Scientists have managed to re-engineer a form of brewer's yeast in a way that could help with the development of new types of drugs.
Researchers have chopped, spliced and manipulated DNA to craft the first extensively modified "designer chromosome," a genetic structure carefully engineered to spur scientific discovery.
The work is being hailed as a bioengineering feat and an important step toward producing a complex organism -- in this case brewer's yeast -- with a custom-made synthetic genome, or genetic blueprint. The research paves the way for producing new medicines and even biofuels from life forms with artificial chromosomes.

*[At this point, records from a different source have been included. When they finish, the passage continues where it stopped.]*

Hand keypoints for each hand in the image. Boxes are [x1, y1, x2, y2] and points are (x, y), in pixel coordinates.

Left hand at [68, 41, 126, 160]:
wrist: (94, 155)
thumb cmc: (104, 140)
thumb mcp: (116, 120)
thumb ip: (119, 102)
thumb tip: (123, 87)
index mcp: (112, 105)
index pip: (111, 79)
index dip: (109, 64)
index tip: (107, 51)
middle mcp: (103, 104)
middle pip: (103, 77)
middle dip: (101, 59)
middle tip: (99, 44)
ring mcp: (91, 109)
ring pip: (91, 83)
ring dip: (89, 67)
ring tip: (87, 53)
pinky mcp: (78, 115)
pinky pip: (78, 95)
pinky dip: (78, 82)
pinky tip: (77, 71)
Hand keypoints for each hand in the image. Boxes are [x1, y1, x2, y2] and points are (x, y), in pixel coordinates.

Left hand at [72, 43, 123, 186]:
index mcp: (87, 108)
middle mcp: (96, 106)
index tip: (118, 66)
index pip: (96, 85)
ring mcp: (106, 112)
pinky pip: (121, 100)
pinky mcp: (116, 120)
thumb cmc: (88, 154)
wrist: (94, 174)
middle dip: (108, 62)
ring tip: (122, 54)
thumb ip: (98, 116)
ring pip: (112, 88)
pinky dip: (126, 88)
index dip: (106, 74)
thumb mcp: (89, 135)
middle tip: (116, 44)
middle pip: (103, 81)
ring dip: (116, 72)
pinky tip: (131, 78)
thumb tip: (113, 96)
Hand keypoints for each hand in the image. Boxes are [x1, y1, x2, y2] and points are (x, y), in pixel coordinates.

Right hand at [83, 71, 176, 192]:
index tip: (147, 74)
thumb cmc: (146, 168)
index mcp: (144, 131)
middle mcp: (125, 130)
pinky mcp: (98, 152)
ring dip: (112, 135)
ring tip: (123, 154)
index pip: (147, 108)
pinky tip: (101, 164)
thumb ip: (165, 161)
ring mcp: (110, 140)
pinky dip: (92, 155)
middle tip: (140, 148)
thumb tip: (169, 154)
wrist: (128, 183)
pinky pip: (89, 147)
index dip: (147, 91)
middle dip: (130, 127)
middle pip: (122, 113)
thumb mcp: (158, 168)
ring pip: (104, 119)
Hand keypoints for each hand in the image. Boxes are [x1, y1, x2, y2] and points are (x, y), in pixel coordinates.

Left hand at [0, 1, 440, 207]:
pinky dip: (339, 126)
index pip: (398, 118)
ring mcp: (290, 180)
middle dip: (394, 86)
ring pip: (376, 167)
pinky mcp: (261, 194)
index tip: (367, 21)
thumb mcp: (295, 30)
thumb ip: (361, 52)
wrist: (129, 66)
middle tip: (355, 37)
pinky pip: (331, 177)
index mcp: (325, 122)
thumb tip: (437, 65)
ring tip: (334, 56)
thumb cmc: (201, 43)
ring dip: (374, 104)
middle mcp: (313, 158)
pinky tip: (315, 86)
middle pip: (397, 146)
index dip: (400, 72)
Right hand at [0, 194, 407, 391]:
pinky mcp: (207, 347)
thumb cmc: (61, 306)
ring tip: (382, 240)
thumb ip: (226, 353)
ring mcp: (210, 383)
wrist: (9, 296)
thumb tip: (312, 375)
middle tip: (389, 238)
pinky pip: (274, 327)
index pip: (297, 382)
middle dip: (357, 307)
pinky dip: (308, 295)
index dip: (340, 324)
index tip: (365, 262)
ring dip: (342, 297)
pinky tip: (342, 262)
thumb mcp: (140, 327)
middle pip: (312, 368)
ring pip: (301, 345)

Artificial chromosomes have been built before. But those were relatively faithful copies of natural chromosomes, the tiny thread-like structures made of tightly packed DNA that serve as the body's blueprints. By contrast, the new chromosome is a product of purposeful tinkering, but the yeast that carry it act like normal yeast.
Previous artificial chromosomes were "copy-and-paste, more or less. It was plagiarism with a few edit marks in it," says Adam Arkin of the University of California-Berkeley and the Lawrence Berkeley National Laboratory, who was not involved in the research. The new structure is "a serious redesign of a chromosome with lots of very clever ways of ... making it more engineerable and more understandable."
The result "is a tour-de-force in synthetic biology," Boston University's James Collins, another outside researcher, says via e-mail.